• [WHAT IS ASKED]:
Put the lines of the entries below into a Markdown table with two columns, Row and Text: number each line in Row and give the line itself in Text, skipping any blank lines.

• [INPUT FOR THIS TASK]:
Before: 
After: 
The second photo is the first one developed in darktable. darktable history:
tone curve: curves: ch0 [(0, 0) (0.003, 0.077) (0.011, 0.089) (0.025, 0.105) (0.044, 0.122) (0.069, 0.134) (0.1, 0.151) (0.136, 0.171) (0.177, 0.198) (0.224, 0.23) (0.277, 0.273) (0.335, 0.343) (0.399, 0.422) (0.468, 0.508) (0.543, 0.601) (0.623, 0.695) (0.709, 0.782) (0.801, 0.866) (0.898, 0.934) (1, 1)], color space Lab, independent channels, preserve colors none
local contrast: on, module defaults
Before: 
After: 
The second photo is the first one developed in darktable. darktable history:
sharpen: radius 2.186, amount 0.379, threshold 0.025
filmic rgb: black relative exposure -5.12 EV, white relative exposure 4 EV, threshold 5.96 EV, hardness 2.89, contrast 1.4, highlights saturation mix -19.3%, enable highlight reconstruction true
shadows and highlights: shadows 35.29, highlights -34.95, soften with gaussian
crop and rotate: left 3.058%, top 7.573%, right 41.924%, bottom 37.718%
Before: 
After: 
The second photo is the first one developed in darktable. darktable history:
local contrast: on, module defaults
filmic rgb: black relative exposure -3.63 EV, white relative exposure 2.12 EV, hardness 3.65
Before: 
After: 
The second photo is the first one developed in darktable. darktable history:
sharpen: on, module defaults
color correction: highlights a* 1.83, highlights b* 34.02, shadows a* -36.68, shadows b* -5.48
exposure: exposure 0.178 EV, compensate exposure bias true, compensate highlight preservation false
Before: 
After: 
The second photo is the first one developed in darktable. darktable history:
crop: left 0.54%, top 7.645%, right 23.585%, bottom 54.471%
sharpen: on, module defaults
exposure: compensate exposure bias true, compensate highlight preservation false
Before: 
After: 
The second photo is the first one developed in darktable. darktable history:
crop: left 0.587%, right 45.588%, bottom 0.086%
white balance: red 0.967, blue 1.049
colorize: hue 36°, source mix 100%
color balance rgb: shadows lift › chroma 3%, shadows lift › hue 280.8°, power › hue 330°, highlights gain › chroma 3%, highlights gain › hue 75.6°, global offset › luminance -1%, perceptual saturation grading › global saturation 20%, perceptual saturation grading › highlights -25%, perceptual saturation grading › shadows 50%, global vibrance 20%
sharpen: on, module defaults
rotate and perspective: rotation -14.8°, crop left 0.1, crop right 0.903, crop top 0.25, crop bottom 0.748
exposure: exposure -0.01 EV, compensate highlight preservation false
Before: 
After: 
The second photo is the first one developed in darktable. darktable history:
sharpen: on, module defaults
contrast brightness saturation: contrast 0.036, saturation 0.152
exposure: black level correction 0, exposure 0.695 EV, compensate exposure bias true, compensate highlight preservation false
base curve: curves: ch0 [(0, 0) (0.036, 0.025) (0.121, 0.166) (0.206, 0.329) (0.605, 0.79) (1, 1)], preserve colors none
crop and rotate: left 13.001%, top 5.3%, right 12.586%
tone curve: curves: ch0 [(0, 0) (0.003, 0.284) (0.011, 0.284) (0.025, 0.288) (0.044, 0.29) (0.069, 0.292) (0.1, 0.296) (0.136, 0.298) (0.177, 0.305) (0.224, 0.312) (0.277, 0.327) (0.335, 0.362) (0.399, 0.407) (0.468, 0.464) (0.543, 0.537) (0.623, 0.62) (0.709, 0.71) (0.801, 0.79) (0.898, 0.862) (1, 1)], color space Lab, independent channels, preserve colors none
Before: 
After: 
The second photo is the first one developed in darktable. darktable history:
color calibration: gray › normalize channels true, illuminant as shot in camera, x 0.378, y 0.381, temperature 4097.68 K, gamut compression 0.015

• [RESULT OF THIS TASK]:
| Row | Text |
|---|---|
| 1 | Before:  |
| 2 | After:  |
| 3 | The second photo is the first one developed in darktable. darktable history: |
| 4 | tone curve: curves: ch0 [(0, 0) (0.003, 0.077) (0.011, 0.089) (0.025, 0.105) (0.044, 0.122) (0.069, 0.134) (0.1, 0.151) (0.136, 0.171) (0.177, 0.198) (0.224, 0.23) (0.277, 0.273) (0.335, 0.343) (0.399, 0.422) (0.468, 0.508) (0.543, 0.601) (0.623, 0.695) (0.709, 0.782) (0.801, 0.866) (0.898, 0.934) (1, 1)], color space Lab, independent channels, preserve colors none |
| 5 | local contrast: on, module defaults |
| 6 | Before:  |
| 7 | After:  |
| 8 | The second photo is the first one developed in darktable. darktable history: |
| 9 | sharpen: radius 2.186, amount 0.379, threshold 0.025 |
| 10 | filmic rgb: black relative exposure -5.12 EV, white relative exposure 4 EV, threshold 5.96 EV, hardness 2.89, contrast 1.4, highlights saturation mix -19.3%, enable highlight reconstruction true |
| 11 | shadows and highlights: shadows 35.29, highlights -34.95, soften with gaussian |
| 12 | crop and rotate: left 3.058%, top 7.573%, right 41.924%, bottom 37.718% |
| 13 | Before:  |
| 14 | After:  |
| 15 | The second photo is the first one developed in darktable. darktable history: |
| 16 | local contrast: on, module defaults |
| 17 | filmic rgb: black relative exposure -3.63 EV, white relative exposure 2.12 EV, hardness 3.65 |
| 18 | Before:  |
| 19 | After:  |
| 20 | The second photo is the first one developed in darktable. darktable history: |
| 21 | sharpen: on, module defaults |
| 22 | color correction: highlights a* 1.83, highlights b* 34.02, shadows a* -36.68, shadows b* -5.48 |
| 23 | exposure: exposure 0.178 EV, compensate exposure bias true, compensate highlight preservation false |
| 24 | Before:  |
| 25 | After:  |
| 26 | The second photo is the first one developed in darktable. darktable history: |
| 27 | crop: left 0.54%, top 7.645%, right 23.585%, bottom 54.471% |
| 28 | sharpen: on, module defaults |
| 29 | exposure: compensate exposure bias true, compensate highlight preservation false |
| 30 | Before:  |
| 31 | After:  |
| 32 | The second photo is the first one developed in darktable. darktable history: |
| 33 | crop: left 0.587%, right 45.588%, bottom 0.086% |
| 34 | white balance: red 0.967, blue 1.049 |
| 35 | colorize: hue 36°, source mix 100% |
| 36 | color balance rgb: shadows lift › chroma 3%, shadows lift › hue 280.8°, power › hue 330°, highlights gain › chroma 3%, highlights gain › hue 75.6°, global offset › luminance -1%, perceptual saturation grading › global saturation 20%, perceptual saturation grading › highlights -25%, perceptual saturation grading › shadows 50%, global vibrance 20% |
| 37 | sharpen: on, module defaults |
| 38 | rotate and perspective: rotation -14.8°, crop left 0.1, crop right 0.903, crop top 0.25, crop bottom 0.748 |
| 39 | exposure: exposure -0.01 EV, compensate highlight preservation false |
| 40 | Before:  |
| 41 | After:  |
| 42 | The second photo is the first one developed in darktable. darktable history: |
| 43 | sharpen: on, module defaults |
| 44 | contrast brightness saturation: contrast 0.036, saturation 0.152 |
| 45 | exposure: black level correction 0, exposure 0.695 EV, compensate exposure bias true, compensate highlight preservation false |
| 46 | base curve: curves: ch0 [(0, 0) (0.036, 0.025) (0.121, 0.166) (0.206, 0.329) (0.605, 0.79) (1, 1)], preserve colors none |
| 47 | crop and rotate: left 13.001%, top 5.3%, right 12.586% |
| 48 | tone curve: curves: ch0 [(0, 0) (0.003, 0.284) (0.011, 0.284) (0.025, 0.288) (0.044, 0.29) (0.069, 0.292) (0.1, 0.296) (0.136, 0.298) (0.177, 0.305) (0.224, 0.312) (0.277, 0.327) (0.335, 0.362) (0.399, 0.407) (0.468, 0.464) (0.543, 0.537) (0.623, 0.62) (0.709, 0.71) (0.801, 0.79) (0.898, 0.862) (1, 1)], color space Lab, independent channels, preserve colors none |
| 49 | Before:  |
| 50 | After:  |
| 51 | The second photo is the first one developed in darktable. darktable history: |
| 52 | color calibration: gray › normalize channels true, illuminant as shot in camera, x 0.378, y 0.381, temperature 4097.68 K, gamut compression 0.015 |